Exercise description :: In the material below, rename every "mask_svg" to "svg_mask" and write the lines out again with nothing else altered.

Records shown ::
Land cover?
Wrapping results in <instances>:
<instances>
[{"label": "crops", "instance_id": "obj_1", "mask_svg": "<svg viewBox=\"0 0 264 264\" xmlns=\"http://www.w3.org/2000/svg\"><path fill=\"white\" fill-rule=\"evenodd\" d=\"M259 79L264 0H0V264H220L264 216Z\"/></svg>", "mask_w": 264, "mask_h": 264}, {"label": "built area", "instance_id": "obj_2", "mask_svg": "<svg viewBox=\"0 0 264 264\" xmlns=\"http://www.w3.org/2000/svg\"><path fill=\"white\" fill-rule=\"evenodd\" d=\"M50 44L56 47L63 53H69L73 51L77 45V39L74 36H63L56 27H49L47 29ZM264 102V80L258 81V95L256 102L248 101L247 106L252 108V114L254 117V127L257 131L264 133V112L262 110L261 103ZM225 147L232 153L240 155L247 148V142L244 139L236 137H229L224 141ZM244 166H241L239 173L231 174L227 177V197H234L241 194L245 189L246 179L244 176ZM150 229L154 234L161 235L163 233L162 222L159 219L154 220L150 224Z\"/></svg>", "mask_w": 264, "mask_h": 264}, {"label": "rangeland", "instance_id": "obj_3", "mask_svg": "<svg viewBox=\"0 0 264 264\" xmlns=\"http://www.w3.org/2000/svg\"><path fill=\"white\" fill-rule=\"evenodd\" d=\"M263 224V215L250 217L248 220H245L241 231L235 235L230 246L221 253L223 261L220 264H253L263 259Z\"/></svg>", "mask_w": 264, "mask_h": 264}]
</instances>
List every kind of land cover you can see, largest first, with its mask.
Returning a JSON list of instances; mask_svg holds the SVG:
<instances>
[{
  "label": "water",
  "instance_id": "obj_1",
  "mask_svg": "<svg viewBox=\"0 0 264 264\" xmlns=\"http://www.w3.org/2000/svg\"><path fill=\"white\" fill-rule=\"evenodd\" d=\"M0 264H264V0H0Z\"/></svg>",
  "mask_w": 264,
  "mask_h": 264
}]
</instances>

Output for this exercise ::
Land cover?
Wrapping results in <instances>:
<instances>
[{"label": "crops", "instance_id": "obj_1", "svg_mask": "<svg viewBox=\"0 0 264 264\" xmlns=\"http://www.w3.org/2000/svg\"><path fill=\"white\" fill-rule=\"evenodd\" d=\"M259 79L264 0H0V264H220L264 216Z\"/></svg>", "mask_w": 264, "mask_h": 264}, {"label": "built area", "instance_id": "obj_2", "svg_mask": "<svg viewBox=\"0 0 264 264\" xmlns=\"http://www.w3.org/2000/svg\"><path fill=\"white\" fill-rule=\"evenodd\" d=\"M50 44L56 47L63 53H69L73 51L77 45V39L74 36H63L56 27H49L47 29ZM264 102V80L258 81V95L256 102L248 101L247 106L252 108V114L254 117V127L257 131L264 133V112L262 110L261 103ZM225 147L232 153L240 155L247 148V142L244 139L236 137H229L224 141ZM244 166H241L239 173L231 174L227 177V197H234L241 194L245 189L246 179L244 176ZM150 229L154 234L161 235L163 233L162 222L159 219L154 220L150 224Z\"/></svg>", "mask_w": 264, "mask_h": 264}, {"label": "rangeland", "instance_id": "obj_3", "svg_mask": "<svg viewBox=\"0 0 264 264\" xmlns=\"http://www.w3.org/2000/svg\"><path fill=\"white\" fill-rule=\"evenodd\" d=\"M263 224V215L250 217L248 220H245L241 231L235 235L230 246L221 253L223 261L220 264H253L263 259Z\"/></svg>", "mask_w": 264, "mask_h": 264}]
</instances>
List every kind of land cover you can see, largest first, with its mask.
Returning a JSON list of instances; svg_mask holds the SVG:
<instances>
[{
  "label": "water",
  "instance_id": "obj_1",
  "svg_mask": "<svg viewBox=\"0 0 264 264\" xmlns=\"http://www.w3.org/2000/svg\"><path fill=\"white\" fill-rule=\"evenodd\" d=\"M0 264H264V0H0Z\"/></svg>",
  "mask_w": 264,
  "mask_h": 264
}]
</instances>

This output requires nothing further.